Что такое пощёчина? Пощёчина ли марксизм? – Набор слов. Не дотягивается. Пощёчина ли Гегель? – Совсем другое… Гегель другой, и его тяжёлая рука проходит сквозь туман моего лица.

И вот статья Федотова о Розанове. Хорошо, интересно. О Розанове все пишут интересно. Я говорил уже, что он облагораживает мышление. (Гегель не облагораживает, а опошляет. Сам-то он не пошл, куда, и выговорить-то смешно такое. А вот почему-то опошляет всё вокруг, сыплет в мозг наждаком.)

Да, значит, Федотов. С ластичком. Кто для него Розанов? – Разрушитель:

«Вся изумительная вспышка Розановского гения питается горючими газами, выделяющимися в разложении старой России. Думая о Розанове, невольно вспоминаешь распад атома, освобождающий огромное количество энергии … не случайно, что вершины своего гения Розанов достигает в максимальной разорванности, распаде „умного“ сознания.
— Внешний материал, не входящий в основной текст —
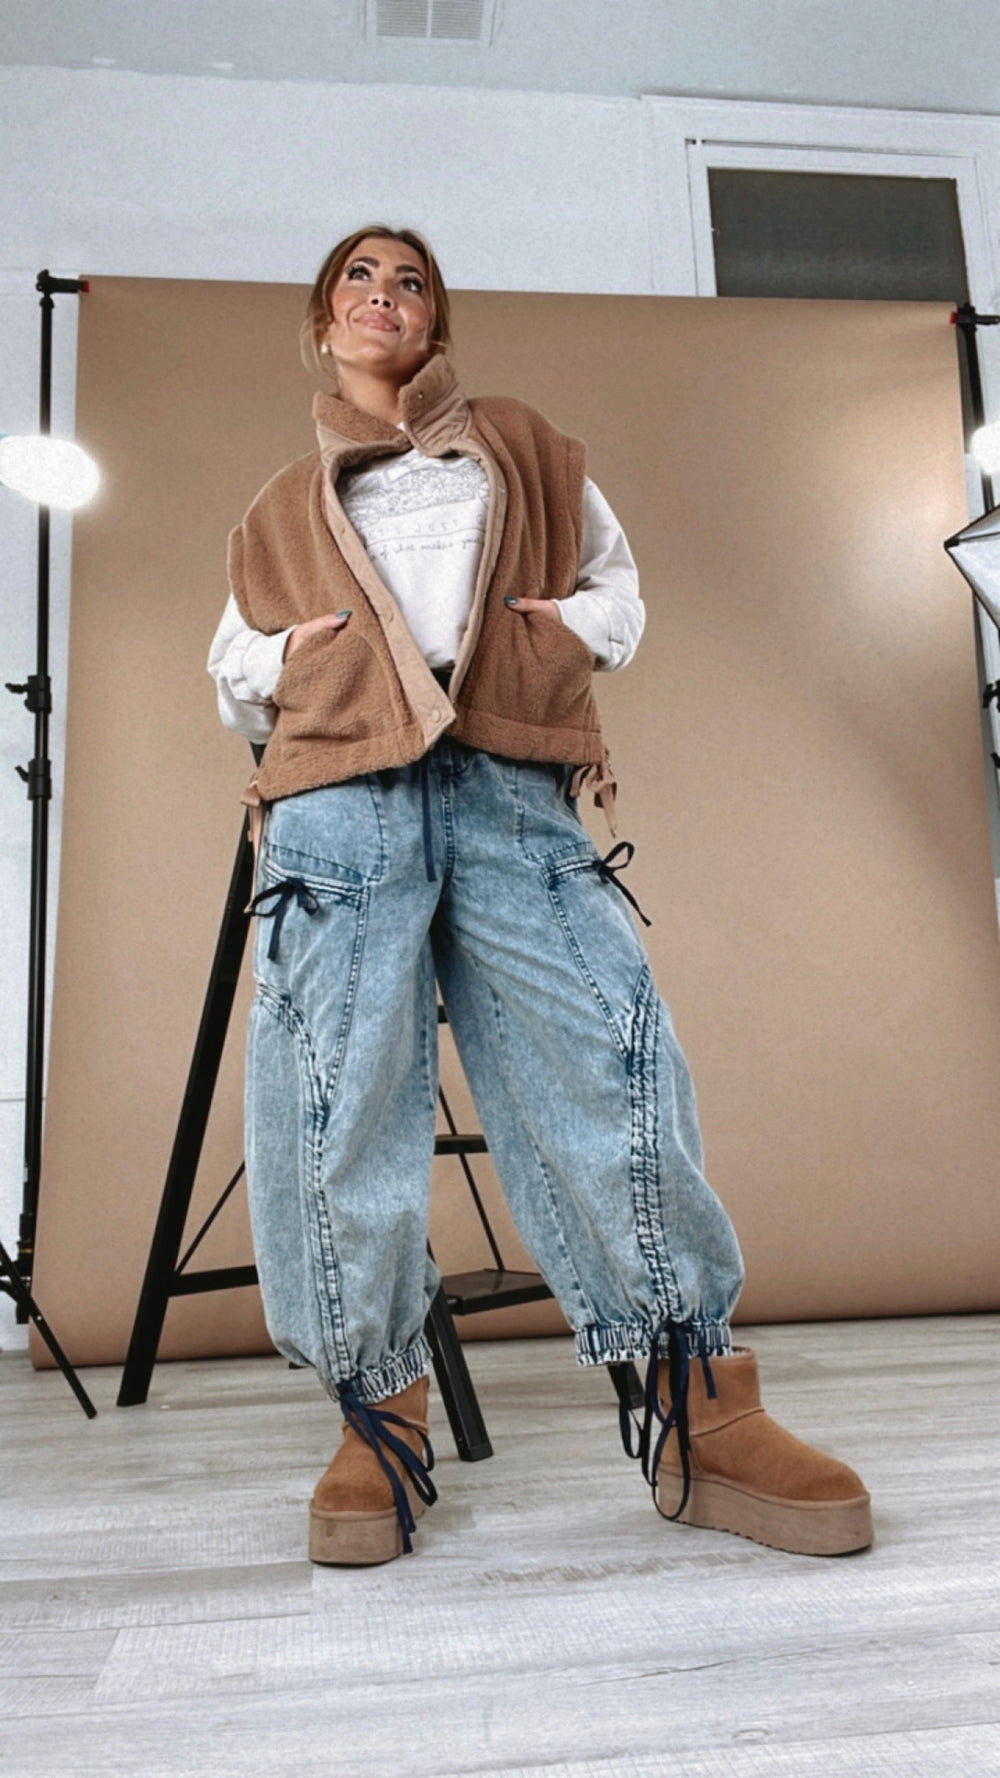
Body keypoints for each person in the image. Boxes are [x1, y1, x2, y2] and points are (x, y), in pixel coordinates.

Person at [208, 225, 872, 1568]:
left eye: (409, 280)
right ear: (323, 325)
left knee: (611, 1055)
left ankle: (700, 1401)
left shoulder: (525, 447)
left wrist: (561, 631)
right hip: (342, 796)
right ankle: (378, 1412)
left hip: (510, 778)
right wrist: (298, 661)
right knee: (336, 1092)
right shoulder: (280, 503)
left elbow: (617, 593)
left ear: (437, 319)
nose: (384, 295)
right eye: (357, 279)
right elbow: (232, 668)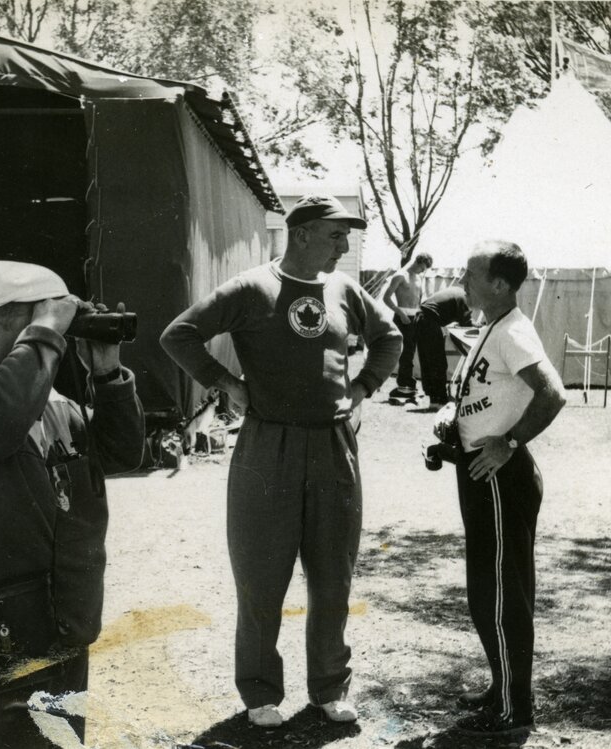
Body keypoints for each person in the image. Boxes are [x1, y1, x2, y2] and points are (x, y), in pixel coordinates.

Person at [160, 195, 402, 728]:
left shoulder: (344, 290)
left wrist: (364, 385)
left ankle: (330, 687)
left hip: (334, 446)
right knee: (261, 576)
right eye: (335, 235)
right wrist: (225, 383)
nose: (343, 246)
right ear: (301, 234)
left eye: (347, 237)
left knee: (333, 575)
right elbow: (179, 334)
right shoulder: (251, 288)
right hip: (268, 446)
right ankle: (260, 690)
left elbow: (390, 337)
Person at [0, 261, 145, 748]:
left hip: (62, 623)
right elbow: (2, 415)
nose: (55, 339)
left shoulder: (51, 404)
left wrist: (106, 371)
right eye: (39, 324)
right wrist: (48, 330)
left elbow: (124, 453)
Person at [435, 240, 565, 738]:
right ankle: (502, 688)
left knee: (502, 594)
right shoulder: (489, 326)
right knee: (485, 591)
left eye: (470, 275)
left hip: (500, 479)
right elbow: (483, 394)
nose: (462, 282)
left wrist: (509, 442)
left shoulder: (512, 331)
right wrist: (452, 419)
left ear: (499, 283)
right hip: (480, 473)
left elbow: (553, 394)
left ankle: (514, 710)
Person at [381, 252, 432, 398]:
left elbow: (419, 299)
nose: (423, 271)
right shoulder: (400, 275)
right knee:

Розанов одновременно и рождается сам в смерти старой России, и могущественно ускоряет её гибель. Иной раз кажется, что одного „Уединённого“ было бы достаточно, чтобы взорвать Россию … Розанов, убийца идей, выполнял провиденциальную функцию разрушителя империи».

Нет, Розанов – это созидатель. А разрушитель, г-н Федотов, кто-то другой. С подлым ластичком. И я чувствую, вижу, как меня окружают со всех сторон федотовы и начинают стирать ластиками.

101

Примечание к №100

Смотрю в том Гегеля, а думаю про отца.

Читаешь Канта или Гегеля, а в голове туманом клубятся русские мысли. Совершенно непроизвольно. Мысль работает чётко, аккуратно следует за написанным, но что-то параллельно летит, недоумевает. Связано ли это с собственно «думанием»? Да, и очень тесно. Но на ассоциативном конце этой связи совсем не то, что на конце логическом. То ли карикатура, размазанная клякса от пролившихся чернил, воздушный шарик, вырвавшийся из рук и беспомощно повисший яркой тряпочкой на колючей ветке – морозном узоре на стекле рассудка. И вот книга эта вся и есть русское восприятие Канта. Я его читал и писал на полях эту книгу. Вдуматься, в этом есть определённая логика, и, мысленно отдаляясь, читатель (так задумано) должен сложить отдельные смысловые штрихи, «примечания».